IMHO, it goes more into ICT Business Analyst. I applied for System Analyst, since I'm in the Data Warehouse field.


----------



## mansin (Mar 1, 2012)

karan_2891 said:


> Hi,
> 
> I have a query on finding out correct ANZSCO code. Which code would be appropriate for an ERP Finance Functional Consultant:
> 
> ...


I am a Hyperion (Business Intelligence) Techno Functional Consultant and I applied for System Analyst.


----------



## vvc (May 17, 2012)

karan_2891 said:


> Hi,
> 
> I have a query on finding out correct ANZSCO code. Which code would be appropriate for an ERP Finance Functional Consultant:
> 
> ...


Hi Karan
I am a ERP HCM HRIS Analyst and my details are in my signature

ANZSCO : 261111 | ACS applied : 23 Apr 2012 | ACS Positive: 25 May 2012 | IELTS : 31 Mar 2012, L:6 R:6.5:W:6 S:7


----------



## andredantas_s (May 14, 2012)

I am also an ERP (Oracle) Finance Functional Consultant and I applyed and got under System Analys code!


----------



## wondersworld (Jun 6, 2012)

I am an ERP Finance Consultant - Systems analyst is the one you want!


----------



## Yeap T S (Jun 15, 2012)

What is the issue with which category, since ACS will assess and change it to appropriate job either from SA to BA ,or BA to SA.


----------



## Amar1 (Jul 28, 2012)

Hi,

My friend is Oracle Apps Functional Consultant with 8 yrs exp. He applied under ICT Business Analyst and got ACS Positive assessement. 

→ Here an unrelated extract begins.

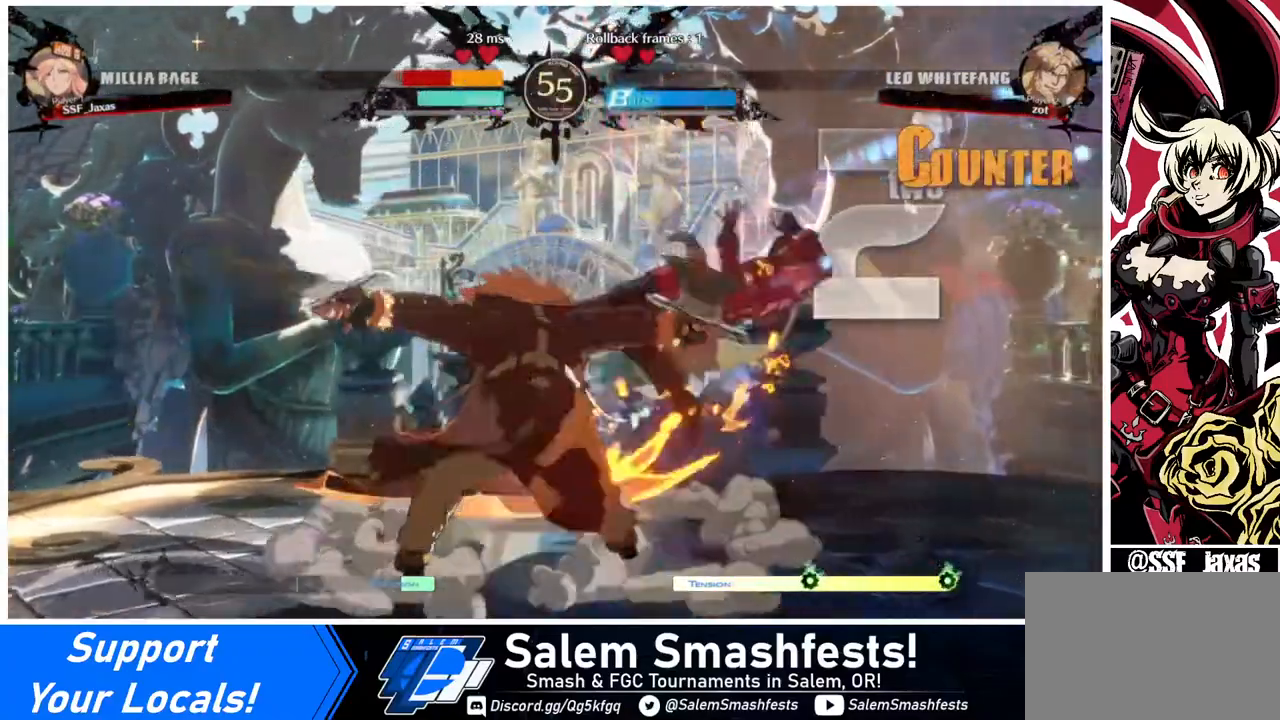
{"buttons": ["SQUARE", "DPAD_RIGHT"], "events": [[120, "SQUARE", "down"], [160, "TRIANGLE", "down"], [240, "TRIANGLE", "up"]]}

You better apply for ICT Business Analyst.

Regards,
Amar


----------



## Rajveer (Oct 11, 2012)

Hi I am also ERP FICO I applied under 261111. What is your status now?

Did you do your EOI?



karan_2891 said:


> Hi,
> 
> I have a query on finding out correct ANZSCO code. Which code would be appropriate for an ERP Finance Functional Consultant:
> 
> ...


----------



## mikstylo (Jul 21, 2012)

Hi,

I am a SAP Basis Admin and i applied under 261112 Systems Analyst. As per you job function, I would say 261111 Business Analyst fits better. Just my 2 cents...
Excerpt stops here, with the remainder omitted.